The work divides into the following movements: "Tune Up," "Theme,"
"Scene," "March," "Serenade," "Ballad," and "Toccata." "Tune Up" conjures
up that familiar pre-concert orchestral sound.  From an A on the oboe,
various fragments of the theme coalesce to form a gorgeous D-major chord
which spreads over the orchestra and crumbles to glitter.  The theme lacks
a really strong profile, however, and it takes a bit of work to figure out
the exact relations of the variations to the theme.  Fortunately, however,
each piece stands on its own.  The surprises in the orchestration will
make your jaw drop. It's not merely new, it's also convincing.  What
comes across is Gould's wit, but that may be too faint a word for what
Gould provides, especially when we tend to devalue wit in favor of "deep."
Mozart's Symphony No. 40 (in a minor key) probably ranks higher in
people's estimation than his Symphony No. 39.  Yet it's much harder to
make up a joke than a sermon.

Gould, a pianist himself, has written several concerted works for the
instrument.  The concerto is one of the finest by an American.  Written
in 1938, until the Nineties it enjoyed only its premiere performance, a
radio broadcast with Gould as soloist and Wallenstein conducting.  Amazing.
Gould liked to point out its similarities to Stravinsky ("That Stravinsky's
been stealing from me since I was a kid").  To me, it resembles more the
Prokofiev second concerto.  There's almost no revamping of Baroque or
Classical keyboard fingerings, and the rhythm taps out more lyrically than
I find in Stravinsky.  It's gracious, vivacious music - traditional
fast-slow-fast - a real find.

StringMusic finally won for its composer a Pulitzer Prize, shortly
before his death.  It's a wonderful piece, but no more wonderful
than many works in Gould's catalogue: Fall River Legend, Interplay,
Derivations, the Concerto Grosso, Soundings, Columbia, Spirituals for
Orchestra, Venice Audiograph, or Vivaldi Gallery, to name some favorites
off the top of my head.  The sound of the ensemble always figures
prominently in Gould's work.  Here, he manages to get a variety of colors
from the largely "black-and-white" string orchestra, not only through
textural invention and antiphonal voicing but also through different
bowings, fingerings, and plucks.  Many of these techniques have become
cliches of the avant-garde, but Gould manages to integrate them into the
total affect of the piece.  Structurally, the work is a wonder, with Gould
working through complex rhetorical progressions without apparently breaking
a sweat.  Gould's command of symphonic planning and string color reminds me
of Tchaikovsky's masterpiece Serenade in C.  Above all, Gould soars to a
high level of thematic and harmonic invention.  He not only says
complicated things clearly, he has something persuasive to say.
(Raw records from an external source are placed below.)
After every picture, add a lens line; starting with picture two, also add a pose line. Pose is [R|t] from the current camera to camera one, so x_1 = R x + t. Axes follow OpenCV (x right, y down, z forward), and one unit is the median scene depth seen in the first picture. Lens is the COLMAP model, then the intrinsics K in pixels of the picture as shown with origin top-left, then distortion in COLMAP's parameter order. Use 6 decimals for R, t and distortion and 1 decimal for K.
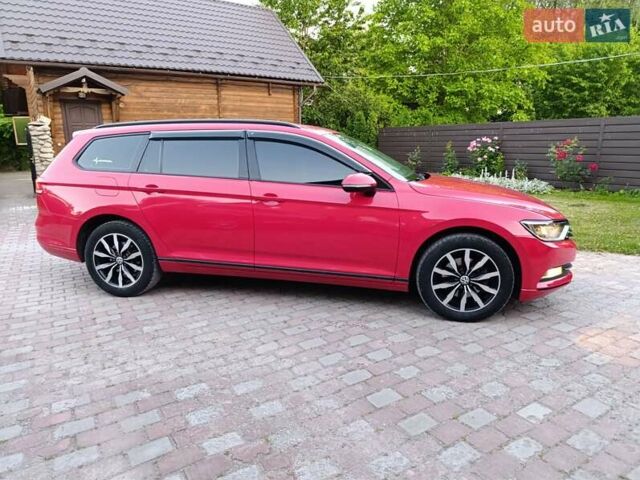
lens RADIAL K [[443.3, 0, 320.0], [0, 443.3, 240.0], [0, 0, 1]] dist [0.041210, -0.047728]
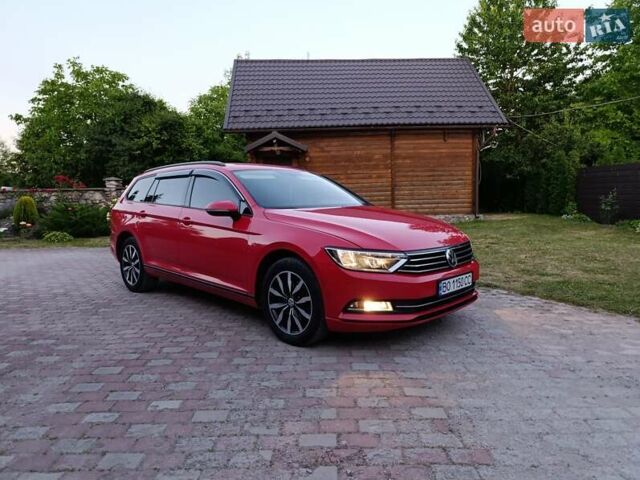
lens RADIAL K [[443.3, 0, 320.0], [0, 443.3, 240.0], [0, 0, 1]] dist [0.041210, -0.047728]
pose [[0.841452, 0.046170, -0.538355, 0.289086], [-0.104342, 0.991473, -0.078058, 0.006152], [0.530161, 0.121855, 0.839095, 0.048525]]
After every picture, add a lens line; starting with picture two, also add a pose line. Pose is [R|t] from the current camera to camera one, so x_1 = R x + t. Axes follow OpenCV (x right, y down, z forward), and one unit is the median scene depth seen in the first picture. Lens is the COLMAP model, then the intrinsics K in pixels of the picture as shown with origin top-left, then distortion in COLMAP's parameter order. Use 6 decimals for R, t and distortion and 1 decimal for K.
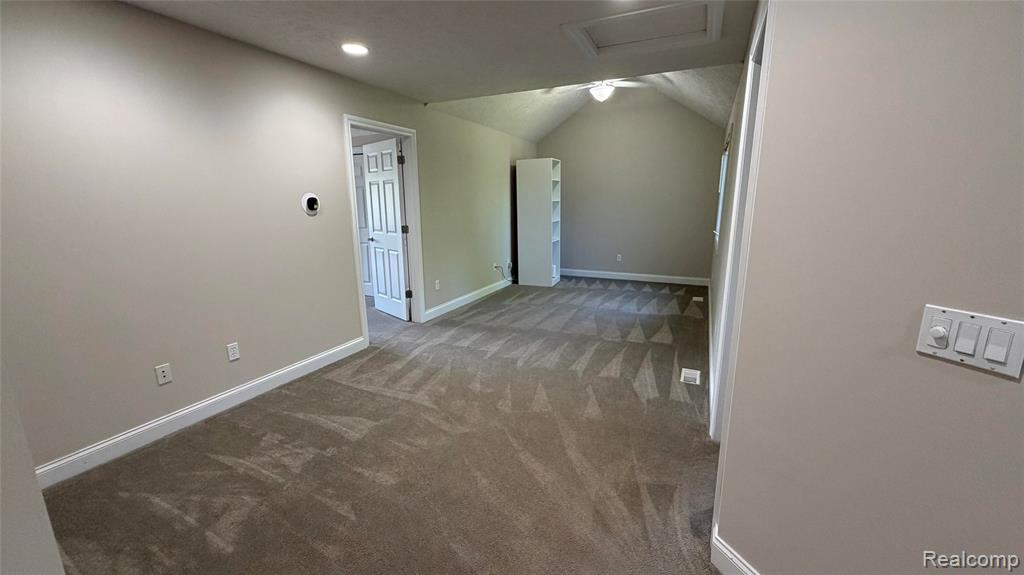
lens RADIAL K [[406.7, 0, 507.8], [0, 406.7, 289.5], [0, 0, 1]] dist [0.000041, -0.000023]
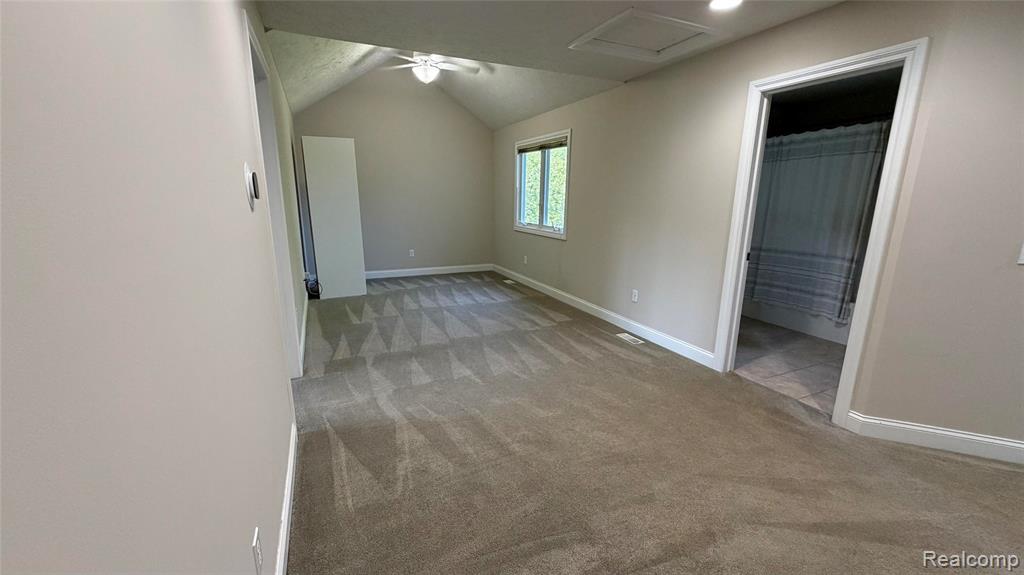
lens RADIAL K [[406.7, 0, 507.8], [0, 406.7, 289.5], [0, 0, 1]] dist [0.000041, -0.000023]
pose [[0.643107, -0.158795, 0.749131, -0.499722], [0.149696, 0.985459, 0.080381, -0.061403], [-0.751003, 0.060449, 0.657526, 0.351878]]
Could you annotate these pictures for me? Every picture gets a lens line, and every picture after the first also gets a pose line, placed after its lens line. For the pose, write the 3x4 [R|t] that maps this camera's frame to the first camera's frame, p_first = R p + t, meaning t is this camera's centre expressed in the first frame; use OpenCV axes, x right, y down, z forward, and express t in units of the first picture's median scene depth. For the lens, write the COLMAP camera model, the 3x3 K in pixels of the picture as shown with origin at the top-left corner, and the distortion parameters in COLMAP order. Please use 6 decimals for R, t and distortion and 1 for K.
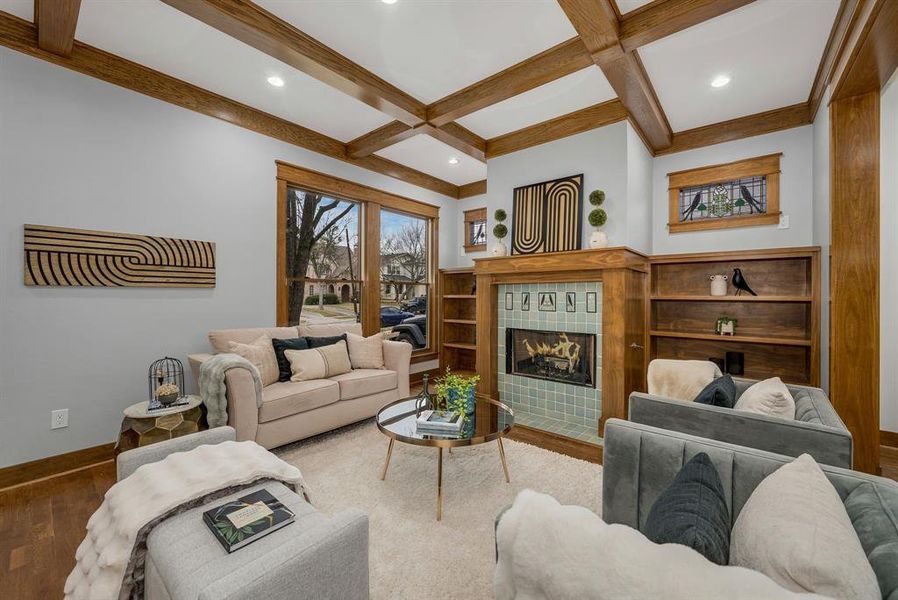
lens RADIAL K [[356.4, 0, 456.0], [0, 356.4, 294.6], [0, 0, 1]] dist [-0.004055, -0.000474]
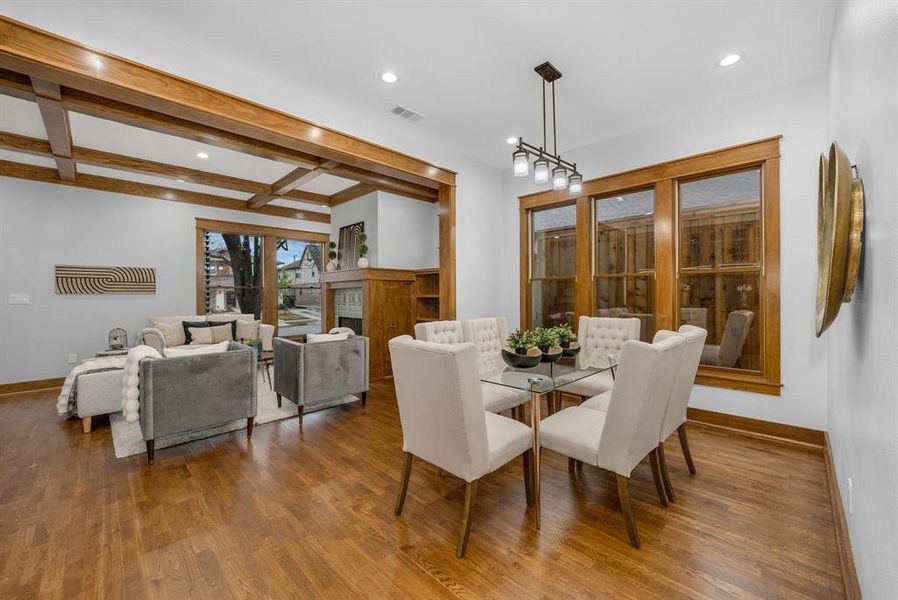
lens RADIAL K [[356.4, 0, 448.9], [0, 356.4, 298.2], [0, 0, 1]] dist [-0.004055, -0.000474]
pose [[0.993590, -0.006554, -0.112857, 0.955442], [0.007755, 0.999918, 0.010204, -0.001271], [0.112781, -0.011014, 0.993559, -0.595645]]
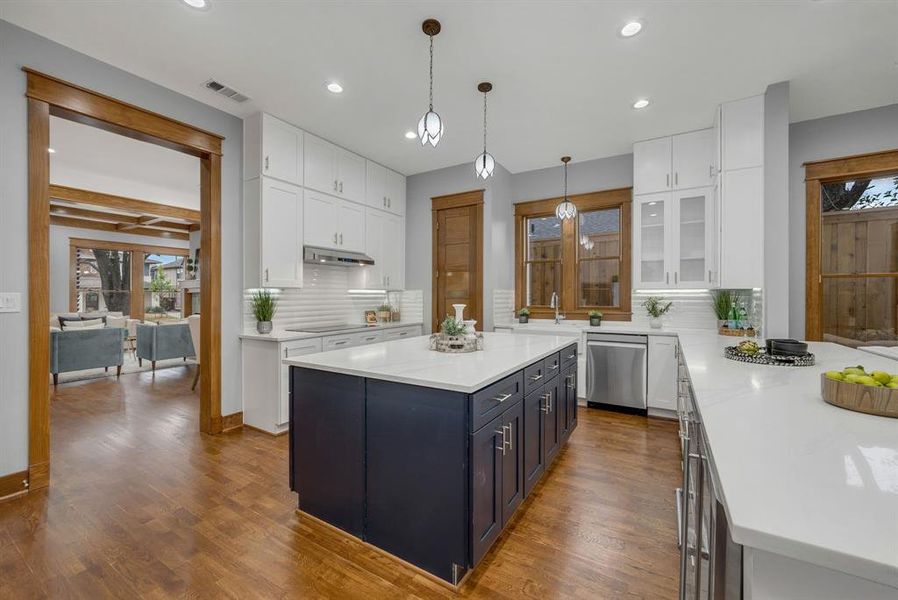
lens RADIAL K [[356.4, 0, 451.1], [0, 356.4, 298.6], [0, 0, 1]] dist [-0.004055, -0.000474]
pose [[0.991195, -0.004881, 0.132318, 1.672859], [0.004172, 0.999975, 0.005636, -0.001257], [-0.132342, -0.005035, 0.991191, -1.610387]]
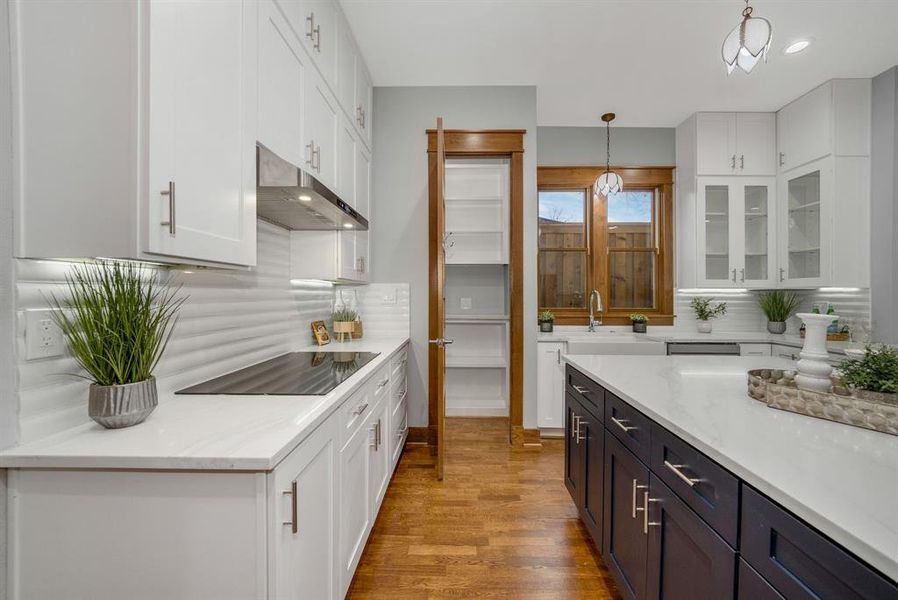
lens RADIAL K [[356.4, 0, 452.3], [0, 356.4, 297.8], [0, 0, 1]] dist [-0.004055, -0.000474]
pose [[0.787764, -0.002253, 0.615973, 1.271172], [-0.003044, 0.999967, 0.007550, -0.000483], [-0.615969, -0.007823, 0.787731, -0.837144]]
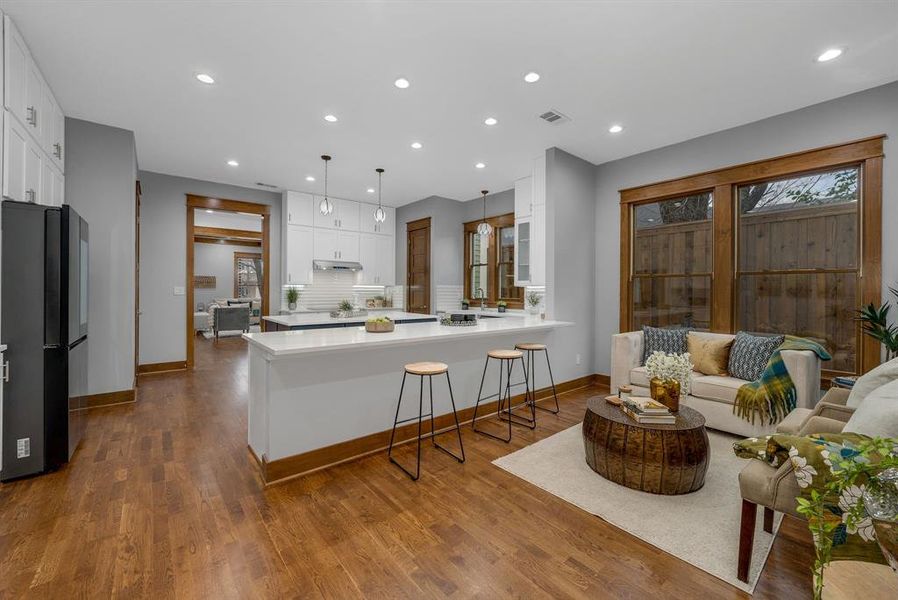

The performances, all professional, nevertheless do not stand out.  I find
Schwarz and the Seattle on this occasion a bit gauche, antithetical to the
elegance and wit of the music.  Miller and the Albany have a restricted
dynamic range (they can't play a true piano or less) and are a bit lax as
far as intonation and rhythm go.  Consequently, they lose some of Gould's
most striking effects.  Still, the performances are by no means terrible
and are furthermore the only recordings of these marvelous works we're
likely to see for a while.  The sound on both discs is good.